Guess encoding of char array


Enumerations

AutoDetectScript { None, SemiautomaticDetection, Arabic, Baltic, CentralEuropean, ChineseSimplified, ChineseTraditional, Cyrillic, Greek, Hebrew, Japanese, Korean, NorthernSaami, SouthEasternEurope, Thai, Turkish, Unicode, WesternEuropean }
EncodingChoiceSource { DefaultEncoding, AutoDetectedEncoding, BOM, EncodingFromXMLHeader, EncodingFromMetaTag, EncodingFromHTTPHeader, UserChosenEncoding }

Methods

 __init__ (self)
 __init__ (self, QTextCodec codec, KEncodingDetector.EncodingChoiceSource source, KEncodingDetector.AutoDetectScript script=KEncodingDetector.None)
 __init__ (self, KEncodingDetector other)
bool analyze (self, QString data, int len)
KEncodingDetector.AutoDetectScript autoDetectLanguage (self)
QString decode (self, QString data, int len)
QString decode (self, QByteArray data)
QString decodeWithBuffering (self, QString data, int len)
bool decodedInvalidCharacters (self)
QTextDecoder decoder (self)
QString encoding (self)
KEncodingDetector.EncodingChoiceSource encodingChoiceSource (self)
bool errorsIfUtf8 (self, QString data, int length)
QString flush (self)
bool processNull (self, QString data, int length)
 resetDecoder (self)
 setAutoDetectLanguage (self, KEncodingDetector.AutoDetectScript a0)
bool setEncoding (self, QString encoding, KEncodingDetector.EncodingChoiceSource type)
bool visuallyOrdered (self)

Static Methods

bool hasAutoDetectionForScript (KEncodingDetector.AutoDetectScript a0)
QString nameForScript (KEncodingDetector.AutoDetectScript a0)
KEncodingDetector.AutoDetectScript scriptForName (QString lang)

Method Documentation

__init__ (   self )

Default codec is latin1 (as html spec says), EncodingChoiceSource is default, AutoDetectScript=Semiautomatic

__init__ (  self,
QTextCodec  codec,
KEncodingDetector.EncodingChoiceSource  source,
KEncodingDetector.AutoDetectScript  script=KEncodingDetector.None
)

Allows to set Default codec, EncodingChoiceSource, AutoDetectScript

__init__ (  self,
KEncodingDetector  other
)
bool analyze (  self,
QString  data,
int  len
)

Analyze text data.

Returns:
true if there was enough data for accurate detection

KEncodingDetector.AutoDetectScript autoDetectLanguage (   self )
QString decode (  self,
QString  data,
int  len
)

The main class method

Calls protected analyze() only the first time of the whole object life

Replaces all null chars with spaces.

QString decode (  self,
QByteArray  data
)

The main class method

Calls protected analyze() only the first time of the whole object life

Replaces all null chars with spaces.

QString decodeWithBuffering (  self,
QString  data,
int  len
)

Convenience method that uses buffering. It waits for full html head to be buffered (i.e. calls analyze every time until it returns true).
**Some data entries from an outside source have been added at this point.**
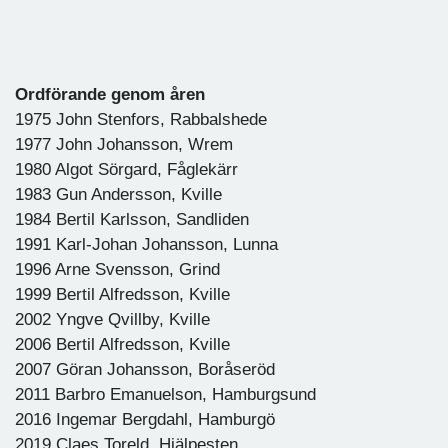
Ordförande genom åren
1975 John Stenfors, Rabbalshede
1977 John Johansson, Wrem
1980 Algot Sörgard, Fåglekärr
1983 Gun Andersson, Kville
1984 Bertil Karlsson, Sandliden
1991 Karl-Johan Johansson, Lunna
1996 Arne Svensson, Grind
1999 Bertil Alfredsson, Kville
2002 Yngve Qvillby, Kville
2006 Bertil Alfredsson, Kville
2007 Göran Johansson, Boråseröd
2011 Barbro Emanuelson, Hamburgsund
2016 Ingemar Bergdahl, Hamburgö
2019 Claes Toreld, Hjälpesten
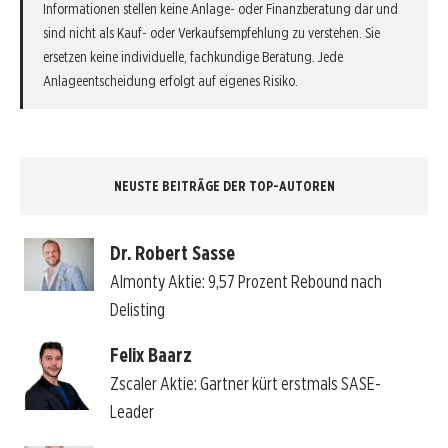
Informationen stellen keine Anlage- oder Finanzberatung dar und
sind nicht als Kauf- oder Verkaufsempfehlung zu verstehen. Sie
ersetzen keine individuelle, fachkundige Beratung. Jede
Anlageentscheidung erfolgt auf eigenes Risiko.
NEUSTE BEITRÄGE DER TOP-AUTOREN
Dr. Robert Sasse
Almonty Aktie: 9,57 Prozent Rebound nach
Delisting
Felix Baarz
Zscaler Aktie: Gartner kürt erstmals SASE-
Leader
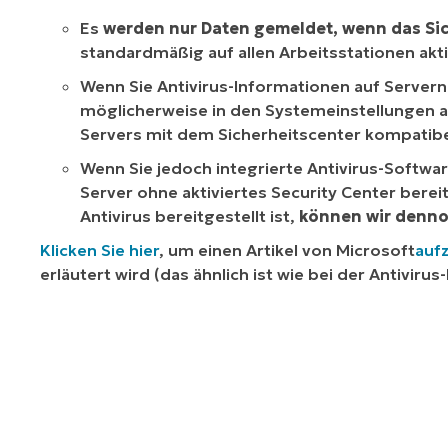
Es
werden nur Daten gemeldet, wenn das Sich
standardmäßig auf allen Arbeitsstationen akti
Wenn Sie Antivirus-Informationen auf Server
möglicherweise in den Systemeinstellungen a
Servers mit dem Sicherheitscenter kompatibel
Wenn Sie jedoch integrierte Antivirus-Softwa
Server
ohne
aktiviertes Security Center ber
Antivirus bereitgestellt ist,
können wir denno
Klicken Sie hier
, um einen Artikel von Microsoft
auf
erläutert wird (das ähnlich ist wie bei der Antivirus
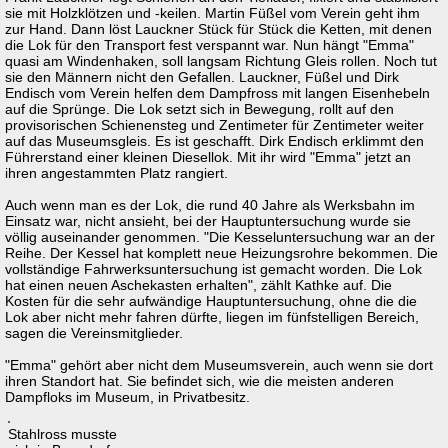
sie mit Holzklötzen und -keilen. Martin Füßel vom Verein geht ihm
zur Hand. Dann löst Lauckner Stück für Stück die Ketten, mit denen
die Lok für den Transport fest verspannt war. Nun hängt "Emma"
quasi am Windenhaken, soll langsam Richtung Gleis rollen. Noch tut
sie den Männern nicht den Gefallen. Lauckner, Füßel und Dirk
Endisch vom Verein helfen dem Dampfross mit langen Eisenhebeln
auf die Sprünge. Die Lok setzt sich in Bewegung, rollt auf den
provisorischen Schienensteg und Zentimeter für Zentimeter weiter
auf das Museumsgleis. Es ist geschafft. Dirk Endisch erklimmt den
Führerstand einer kleinen Diesellok. Mit ihr wird "Emma" jetzt an
ihren angestammten Platz rangiert.
Auch wenn man es der Lok, die rund 40 Jahre als Werksbahn im
Einsatz war, nicht ansieht, bei der Hauptuntersuchung wurde sie
völlig auseinander genommen. "Die Kesseluntersuchung war an der
Reihe. Der Kessel hat komplett neue Heizungsrohre bekommen. Die
vollständige Fahrwerksuntersuchung ist gemacht worden. Die Lok
hat einen neuen Aschekasten erhalten", zählt Kathke auf. Die
Kosten für die sehr aufwändige Hauptuntersuchung, ohne die die
Lok aber nicht mehr fahren dürfte, liegen im fünfstelligen Bereich,
sagen die Vereinsmitglieder.
"Emma" gehört aber nicht dem Museumsverein, auch wenn sie dort
ihren Standort hat. Sie befindet sich, wie die meisten anderen
Dampfloks im Museum, in Privatbesitz.
Stahlross musste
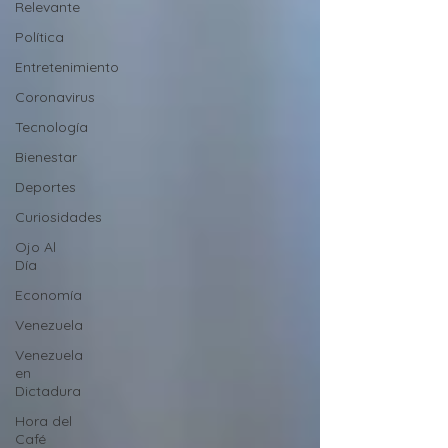
Relevante
Política
Entretenimiento
Coronavirus
Tecnología
Bienestar
Deportes
Curiosidades
Ojo Al
Día
Economía
Venezuela
Venezuela
en
Dictadura
Hora del
Café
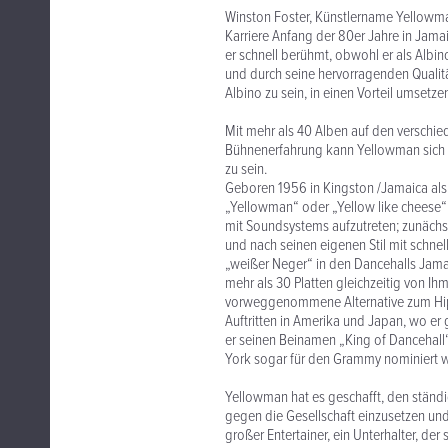
Winston Foster, Künstlername Yellowman
Karriere Anfang der 80er Jahre in Jam
er schnell berühmt, obwohl er als Albin
und durch seine hervorragenden Qualitä
Albino zu sein, in einen Vorteil umsetz
Mit mehr als 40 Alben auf den verschie
Bühnenerfahrung kann Yellowman sich 
zu sein.
Geboren 1956 in Kingston /Jamaica als
„Yellowman“ oder „Yellow like cheese“ 
mit Soundsystems aufzutreten; zunächst
und nach seinen eigenen Stil mit schne
„weißer Neger“ in den Dancehalls Jama
mehr als 30 Platten gleichzeitig von Ihm
vorweggenommene Alternative zum HipH
Auftritten in Amerika und Japan, wo er 
er seinen Beinamen „King of Dancehal
York sogar für den Grammy nominiert wa
Yellowman hat es geschafft, den ständi
gegen die Gesellschaft einzusetzen und 
großer Entertainer, ein Unterhalter, der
Replaces all null chars with spaces.

Returns:
Decoded data, or empty string, if there was not enough data for accurate detection
See also:
flush()

bool decodedInvalidCharacters (   self )

This method checks whether invalid characters were found during a decoding operation.

Note that this bit is never reset once invalid characters have been found. To force a reset, either change the encoding using setEncoding() or call resetDecoder()

Returns:
a boolean reflecting said state.
Since:
4.3
See also:
resetDecoder() setEncoding()

QTextDecoder decoder (   self )

Returns:
QTextDecoder for detected encoding

QString encoding (   self )

Convenience method.

Returns:
mime name of detected encoding

KEncodingDetector.EncodingChoiceSource encodingChoiceSource (   self )
bool errorsIfUtf8 (  self,
QString  data,
int  length
)

Check if we are really utf8. Taken from kate

Returns:
true if current encoding is utf8 and the text cannot be in this encoding

Please somebody read http://de.wikipedia.org/wiki/UTF-8 and check this code...

QString flush (   self )

Convenience method to be used with decodeForHtml. Flushes buffer.

See also:
decodeForHtml()

bool processNull (  self,
QString  data,
int  length
)

This nice method will kill all 0 bytes (or double bytes) and remember if this was a binary or not ;)

resetDecoder (   self )

Resets the decoder. Any stateful decoding information (such as resulting from previous calls to decodeWithBuffering()) will be lost. Will Reset the state of decodedInvalidCharacters() as a side effect.

Since:
4.3
See also:
decodeWithBuffering() decodedInvalidCharacters()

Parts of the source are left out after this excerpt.